TASK PROMPT – Reproduce the entries shown below only from the line with "by other methods." down to the line with "### Doing A Little Introspection", keeping both end lines and copying each one exactly.

EXTRACTED MATERIAL –

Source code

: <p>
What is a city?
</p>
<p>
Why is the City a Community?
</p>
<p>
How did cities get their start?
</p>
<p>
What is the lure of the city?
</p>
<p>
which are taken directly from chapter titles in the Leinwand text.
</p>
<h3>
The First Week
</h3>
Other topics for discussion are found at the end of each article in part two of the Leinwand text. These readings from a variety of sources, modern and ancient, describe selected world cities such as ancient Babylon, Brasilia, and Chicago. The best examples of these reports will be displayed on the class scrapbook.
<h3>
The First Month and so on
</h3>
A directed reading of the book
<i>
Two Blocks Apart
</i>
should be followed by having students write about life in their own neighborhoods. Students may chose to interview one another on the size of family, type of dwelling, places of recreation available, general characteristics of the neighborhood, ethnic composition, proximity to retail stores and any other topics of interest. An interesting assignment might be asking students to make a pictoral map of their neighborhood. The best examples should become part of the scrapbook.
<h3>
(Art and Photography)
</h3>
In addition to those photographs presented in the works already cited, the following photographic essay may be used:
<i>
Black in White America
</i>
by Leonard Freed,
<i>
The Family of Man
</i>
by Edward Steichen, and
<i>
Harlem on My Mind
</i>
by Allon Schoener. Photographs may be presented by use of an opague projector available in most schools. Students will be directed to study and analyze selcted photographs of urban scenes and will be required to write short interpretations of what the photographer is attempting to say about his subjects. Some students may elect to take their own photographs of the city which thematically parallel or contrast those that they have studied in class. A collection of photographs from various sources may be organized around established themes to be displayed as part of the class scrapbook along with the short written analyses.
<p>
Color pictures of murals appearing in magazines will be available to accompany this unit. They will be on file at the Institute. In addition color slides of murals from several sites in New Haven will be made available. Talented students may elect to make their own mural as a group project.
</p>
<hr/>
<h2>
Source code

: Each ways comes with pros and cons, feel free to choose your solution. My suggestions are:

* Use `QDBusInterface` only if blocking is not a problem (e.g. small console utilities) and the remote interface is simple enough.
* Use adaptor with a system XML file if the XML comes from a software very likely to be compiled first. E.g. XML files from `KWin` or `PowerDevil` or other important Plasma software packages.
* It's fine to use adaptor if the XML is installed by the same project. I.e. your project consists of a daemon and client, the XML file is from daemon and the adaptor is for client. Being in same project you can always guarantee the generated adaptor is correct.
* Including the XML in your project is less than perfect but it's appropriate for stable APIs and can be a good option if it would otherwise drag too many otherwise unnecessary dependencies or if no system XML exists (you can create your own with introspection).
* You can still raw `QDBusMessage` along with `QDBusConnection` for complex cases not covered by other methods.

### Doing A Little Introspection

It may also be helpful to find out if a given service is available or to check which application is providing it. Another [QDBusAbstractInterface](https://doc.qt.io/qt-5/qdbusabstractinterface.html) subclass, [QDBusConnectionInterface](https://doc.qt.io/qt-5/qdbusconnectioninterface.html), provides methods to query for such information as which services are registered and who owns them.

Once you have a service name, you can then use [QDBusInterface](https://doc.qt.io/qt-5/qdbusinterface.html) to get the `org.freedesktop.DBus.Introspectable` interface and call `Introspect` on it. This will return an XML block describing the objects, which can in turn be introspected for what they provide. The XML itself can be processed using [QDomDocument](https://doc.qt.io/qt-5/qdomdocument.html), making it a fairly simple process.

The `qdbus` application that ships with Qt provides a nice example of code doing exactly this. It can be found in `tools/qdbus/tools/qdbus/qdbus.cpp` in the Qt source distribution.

RESULT OF THE TASK –
* You can still raw `QDBusMessage` along with `QDBusConnection` for complex cases not covered by other methods.

### Doing A Little Introspection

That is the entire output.